Bill to give Marcos power to freeze PhilHealth fees

CONGRESS was asked to frontload passage of urgent remedial legislation empowering President Ferdinand R. Marcos Jr. to suspend any increase in the current rate of PhilHealth contributions to “spare Filipinos from an additional burden in critical times.”

This as Senator Grace Poe filed an enabling bill authorizing the President to freeze a looming increase in contributions to the Philippine Health Insurance Corp. (PhilHealth). Poe noted that the higher contribution rates sought to be imposed “comes at a time when our people continue to grapple with the impact of the pandemic and the soaring prices of basic needs.”

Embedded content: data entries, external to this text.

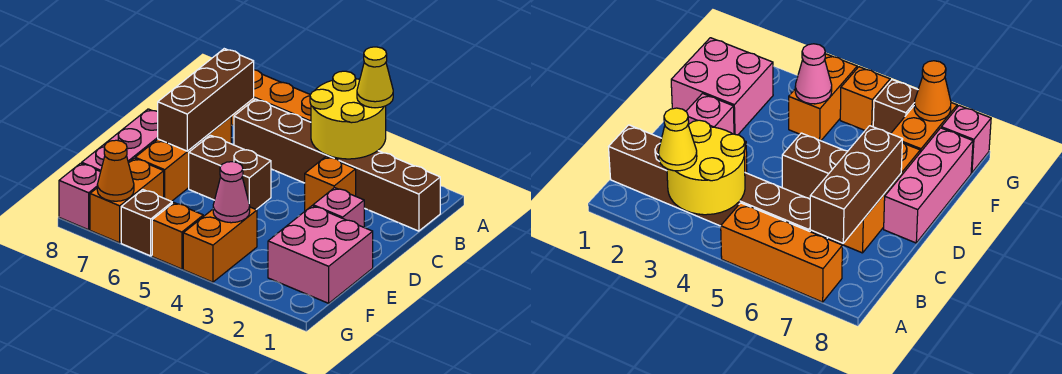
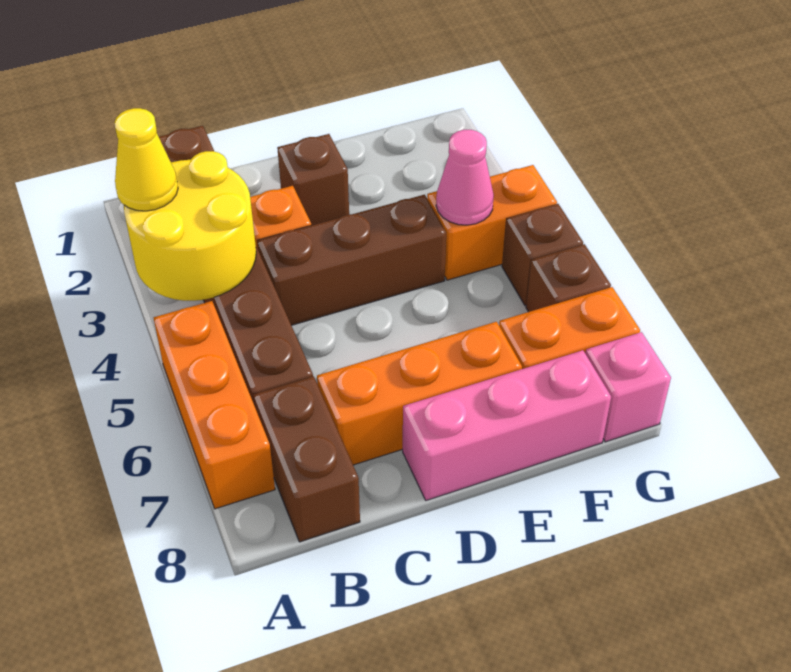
brown brick B7:D7 level 2 -> brown brick C4:E4 level 1
pink brick D2 level 1 -> brown brick D2 level 1
brown brick D5:D6 level 1 -> brown brick B7:B8 level 1
pink brick E1:F2 level 1 -> none
orange brick G5 level 1 -> brown brick G5 level 1
orange cone G7 level 2 -> none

The senator stressed that “right now, we (in Congress) must heed their distress call for food to feed their families and jobs to help them get by, with the least burden and utmost support from government.”

Poe clarified in a statement issued last Monday that the proposed remedial legislation aims to “provide that in the event of a state of national emergency or public health emergency or state of national calamity, the President, upon the recommendation of the PhilHealth board after consultation with stakeholders, may suspend the increase in premium contributions.

As proposed, she added, the enabling bill seeking to amend Republic Act 11223 embodying the Universal Health Care (UHC) Act. The law stipulates that the mandated increase may be implemented upon the lifting of the declaration of a state of national emergency, public health emergency or of national calamity.

“By giving the President the power and authority to suspend such increases in times of need, we are also providing our countrymen a critical lifeline,” Poe said. The solon also aired hopes her bill will be “given due attention to halt a Philhealth contribution hike” imposed starting June this year. The premium rate currently being collected is at 4 percent from the previous 3 percent.

She noted that being retroactive from January, “this means that on top of the increased contributions, PhilHealth members would also have to pay an additional premium of 1 percent from January to May.”

The Senator said that under the law, the premium rate should increase by 0.5 percent yearly, starting from 3 percent in 2020 until it hits 5 percent. She recalled that In January last year, then President Rodrigo Duterte directed PhilHealth to defer the scheduled hike amid the health crisis.

The lawmaker lamented that while the goals of the Universal Health Care Act and the National Health Insurance program are desirable, “the increase is ill-timed.”

Poe pointed out that “the country is still recovering from the socio-economic impact of the pandemic, and our people are trying to adjust to the new normal.

“Some have just gotten back to work or re-opened their businesses while still struggling to make ends meet and pay off debts,” she added.

The Senator cautioned that “any untimely increase can dim the hope and dent the ability of our countrymen to survive at this challenging time,” suggesting that “we must look after them with concern and compassion.”